* _GIVEN ENTRIES_
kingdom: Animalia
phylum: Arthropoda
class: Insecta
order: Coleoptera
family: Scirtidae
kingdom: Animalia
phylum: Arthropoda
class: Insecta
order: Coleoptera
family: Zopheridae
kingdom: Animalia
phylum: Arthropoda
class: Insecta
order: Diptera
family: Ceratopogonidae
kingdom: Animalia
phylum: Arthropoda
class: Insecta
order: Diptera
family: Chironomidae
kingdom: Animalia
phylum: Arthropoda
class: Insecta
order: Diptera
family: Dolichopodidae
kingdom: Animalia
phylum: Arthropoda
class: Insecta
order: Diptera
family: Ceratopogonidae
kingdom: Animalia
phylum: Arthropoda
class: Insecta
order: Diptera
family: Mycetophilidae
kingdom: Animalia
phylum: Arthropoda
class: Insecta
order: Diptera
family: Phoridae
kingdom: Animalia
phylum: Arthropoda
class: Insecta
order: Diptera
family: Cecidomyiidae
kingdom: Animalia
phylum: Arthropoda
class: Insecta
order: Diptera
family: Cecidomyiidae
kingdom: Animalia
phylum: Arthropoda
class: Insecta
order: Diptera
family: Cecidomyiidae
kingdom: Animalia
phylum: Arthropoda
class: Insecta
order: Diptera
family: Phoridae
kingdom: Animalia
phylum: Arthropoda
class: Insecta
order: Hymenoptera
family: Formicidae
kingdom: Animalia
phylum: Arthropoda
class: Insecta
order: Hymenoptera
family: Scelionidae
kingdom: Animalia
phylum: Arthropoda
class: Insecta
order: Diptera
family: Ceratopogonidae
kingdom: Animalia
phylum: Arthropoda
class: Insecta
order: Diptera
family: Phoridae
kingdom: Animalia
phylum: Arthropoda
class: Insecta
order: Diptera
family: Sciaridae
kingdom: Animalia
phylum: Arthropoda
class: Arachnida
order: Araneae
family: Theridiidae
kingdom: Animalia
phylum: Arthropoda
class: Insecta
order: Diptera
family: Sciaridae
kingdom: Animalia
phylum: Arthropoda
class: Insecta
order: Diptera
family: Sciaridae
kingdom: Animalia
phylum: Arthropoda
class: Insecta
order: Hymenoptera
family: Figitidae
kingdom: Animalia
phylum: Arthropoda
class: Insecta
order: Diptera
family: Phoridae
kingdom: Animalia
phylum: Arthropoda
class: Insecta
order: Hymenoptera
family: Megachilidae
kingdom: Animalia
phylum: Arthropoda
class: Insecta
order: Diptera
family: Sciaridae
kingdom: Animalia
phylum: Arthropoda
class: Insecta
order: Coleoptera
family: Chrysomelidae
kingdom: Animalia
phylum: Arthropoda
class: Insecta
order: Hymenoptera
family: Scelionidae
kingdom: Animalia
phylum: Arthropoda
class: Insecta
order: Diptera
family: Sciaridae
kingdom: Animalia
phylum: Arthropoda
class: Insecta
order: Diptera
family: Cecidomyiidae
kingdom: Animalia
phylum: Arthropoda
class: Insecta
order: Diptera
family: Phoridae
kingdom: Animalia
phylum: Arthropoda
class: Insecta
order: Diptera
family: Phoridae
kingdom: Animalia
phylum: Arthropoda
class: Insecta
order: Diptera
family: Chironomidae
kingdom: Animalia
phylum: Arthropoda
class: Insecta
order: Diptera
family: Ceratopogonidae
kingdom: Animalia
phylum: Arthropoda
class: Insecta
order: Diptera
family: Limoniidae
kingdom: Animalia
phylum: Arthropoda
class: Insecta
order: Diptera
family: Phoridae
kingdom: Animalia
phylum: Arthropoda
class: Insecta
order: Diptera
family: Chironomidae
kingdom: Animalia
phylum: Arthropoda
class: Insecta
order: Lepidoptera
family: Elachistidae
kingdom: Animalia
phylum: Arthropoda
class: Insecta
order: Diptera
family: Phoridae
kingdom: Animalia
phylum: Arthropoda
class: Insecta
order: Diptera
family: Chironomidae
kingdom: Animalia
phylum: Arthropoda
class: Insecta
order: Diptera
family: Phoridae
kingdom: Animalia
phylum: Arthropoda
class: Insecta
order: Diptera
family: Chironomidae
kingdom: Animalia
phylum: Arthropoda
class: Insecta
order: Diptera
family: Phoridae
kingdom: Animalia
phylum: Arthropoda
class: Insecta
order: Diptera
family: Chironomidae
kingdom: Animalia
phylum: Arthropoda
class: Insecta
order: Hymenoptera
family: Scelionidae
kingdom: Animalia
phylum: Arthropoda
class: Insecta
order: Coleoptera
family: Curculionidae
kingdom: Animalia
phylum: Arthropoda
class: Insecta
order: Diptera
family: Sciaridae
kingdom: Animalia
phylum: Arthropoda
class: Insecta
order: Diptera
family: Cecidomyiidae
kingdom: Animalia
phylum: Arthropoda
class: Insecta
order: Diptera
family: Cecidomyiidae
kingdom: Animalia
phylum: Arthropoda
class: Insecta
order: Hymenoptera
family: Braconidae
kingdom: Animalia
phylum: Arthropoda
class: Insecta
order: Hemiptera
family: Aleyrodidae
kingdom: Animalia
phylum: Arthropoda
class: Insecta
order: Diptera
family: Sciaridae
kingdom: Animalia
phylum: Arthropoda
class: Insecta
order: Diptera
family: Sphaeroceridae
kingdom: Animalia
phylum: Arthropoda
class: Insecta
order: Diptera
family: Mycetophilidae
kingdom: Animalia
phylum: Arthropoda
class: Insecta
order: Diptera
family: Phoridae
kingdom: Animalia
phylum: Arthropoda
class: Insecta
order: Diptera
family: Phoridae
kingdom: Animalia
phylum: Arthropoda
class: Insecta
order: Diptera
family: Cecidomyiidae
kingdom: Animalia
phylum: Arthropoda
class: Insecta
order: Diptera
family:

* _WHAT IS ASKED_
Transcribe the material from its first line through the line containing "family: Formicidae", keeping every line unchanged.

* _RESPONSE TO THE EXERCISE_
kingdom: Animalia
phylum: Arthropoda
class: Insecta
order: Coleoptera
family: Scirtidae
kingdom: Animalia
phylum: Arthropoda
class: Insecta
order: Coleoptera
family: Zopheridae
kingdom: Animalia
phylum: Arthropoda
class: Insecta
order: Diptera
family: Ceratopogonidae
kingdom: Animalia
phylum: Arthropoda
class: Insecta
order: Diptera
family: Chironomidae
kingdom: Animalia
phylum: Arthropoda
class: Insecta
order: Diptera
family: Dolichopodidae
kingdom: Animalia
phylum: Arthropoda
class: Insecta
order: Diptera
family: Ceratopogonidae
kingdom: Animalia
phylum: Arthropoda
class: Insecta
order: Diptera
family: Mycetophilidae
kingdom: Animalia
phylum: Arthropoda
class: Insecta
order: Diptera
family: Phoridae
kingdom: Animalia
phylum: Arthropoda
class: Insecta
order: Diptera
family: Cecidomyiidae
kingdom: Animalia
phylum: Arthropoda
class: Insecta
order: Diptera
family: Cecidomyiidae
kingdom: Animalia
phylum: Arthropoda
class: Insecta
order: Diptera
family: Cecidomyiidae
kingdom: Animalia
phylum: Arthropoda
class: Insecta
order: Diptera
family: Phoridae
kingdom: Animalia
phylum: Arthropoda
class: Insecta
order: Hymenoptera
family: Formicidae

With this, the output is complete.